Since we all want to be successful, failure must be bad. At the very least, if you fail at something, you are obviously not being successful, and maybe it will make others feel that you are incompetent, not talented, or a loser. Or maybe you want to avoid failure at all cost because it might cause serious financial or professional consequences.
Thus avoidance of failure tends to be a major objective for most people. This has unfortunate consequences, because success is not the avoidance of failure. Success is the achievement of a great accomplishment, and great accomplishment often is accompanied by risk of some degree. And risk by its very nature entails the possibility of failure, even for the most talented.
Preventing failure should not be our highest objective, because being excessively risk-averse will cause us to always take the safest path, which also will reduce our chances of big successes.
Note that I am not advocating excessively risky behavior. Indeed, best practices (such as agile development) emphasize risk reduction – but not its outright elimination. You want to get the odds in your favor, but if you are afraid to act unless you are virtually guaranteed to avoid failure, you won’t ever accomplish much.
And there is another positive side to occasional non-fatal failure: It is one of life’s best teachers. When things go right we can all be happy but it hard to say what one learns from it. But when things go wrong, one usually learns a lot. I know I certainly have – every failure that I have been a party to is etched into my mind, along with what I will do differently from now on. It has also convinced me that I can survive and carry on to try again. Many self-made entrepreneurs have gone from rags to riches – and back to rags – and back to riches again. They are not afraid to try and thus risk failure, because if they do fail, they will just try again, usually with increasing chances of breakthrough success.
One of my favorite questions to ask job candidates during an interview is to tell me about some of their failures. If you haven’t failed, you haven’t tried anything significant. We’d be a better and stronger organization if we all operated with more boldness and less risk-aversion.

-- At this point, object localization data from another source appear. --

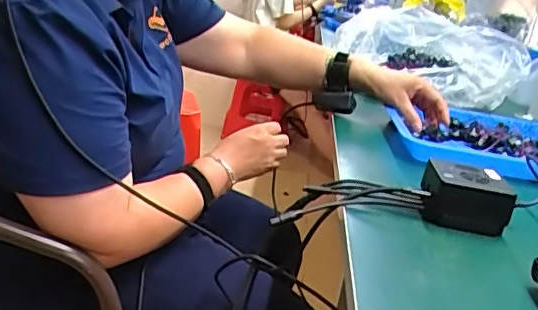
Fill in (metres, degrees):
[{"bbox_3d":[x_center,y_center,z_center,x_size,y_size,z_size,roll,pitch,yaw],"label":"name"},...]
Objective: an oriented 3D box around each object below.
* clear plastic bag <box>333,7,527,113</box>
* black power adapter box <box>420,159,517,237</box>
[{"bbox_3d":[0.340,-0.208,1.161,0.367,0.141,0.228,17,20,26],"label":"clear plastic bag"},{"bbox_3d":[0.204,0.043,0.583,0.087,0.052,0.061,12,20,6],"label":"black power adapter box"}]

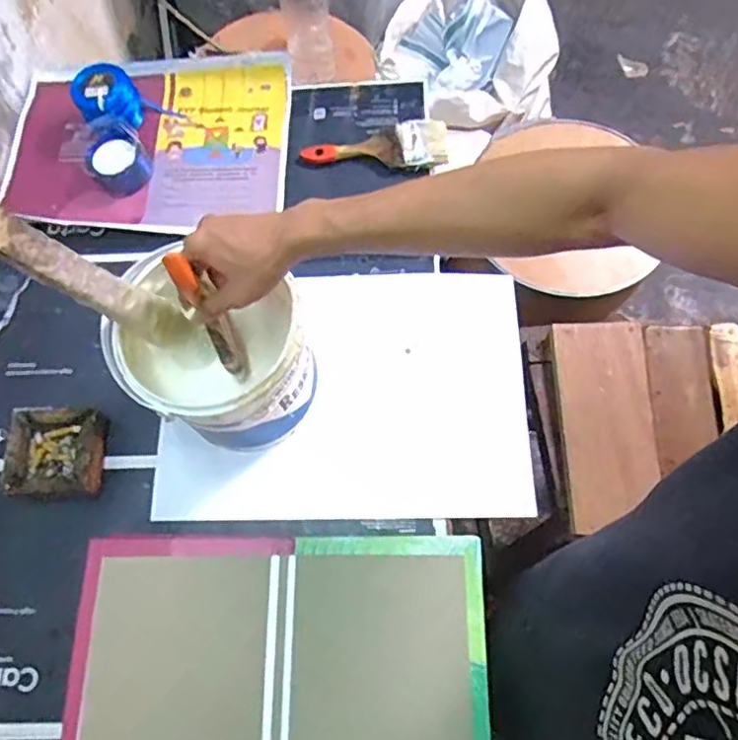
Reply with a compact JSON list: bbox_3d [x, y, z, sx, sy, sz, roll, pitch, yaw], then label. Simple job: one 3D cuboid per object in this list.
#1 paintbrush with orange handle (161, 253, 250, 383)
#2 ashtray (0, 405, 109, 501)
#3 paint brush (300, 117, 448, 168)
[{"bbox_3d":[-0.142,-0.039,0.565,0.027,0.206,0.016,-28,60,-8],"label":"paintbrush with orange handle"},{"bbox_3d":[-0.374,0.101,0.725,0.110,0.050,0.107,-2,70,2],"label":"ashtray"},{"bbox_3d":[0.007,-0.321,0.853,0.202,0.027,0.065,-1,70,2],"label":"paint brush"}]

Years ago, a friend of mine had a big failure. Equipped with a Ph.D in EE, he designed a digital electronic device that was very novel at the time. He started up a business to build and sell the devices, and he was so confident of success that he ordered enough parts to make several thousand units. Unfortunately, his business was a failure because he was only able to sell a few units and he was left with the expense of all the unused expensive parts. Being desperate to cut his losses, he took out an ad in a hobbyist magazine to see if he could sell some of the leftover parts. Much to his surprise, he sold all of the parts very quickly. So – he ordered more parts – and they also sold out. Today, many years later, he owns a business that grosses several hundred million dollars annually. That would never have happened if he hadn’t failed at first. I wouldn’t mind failing like that.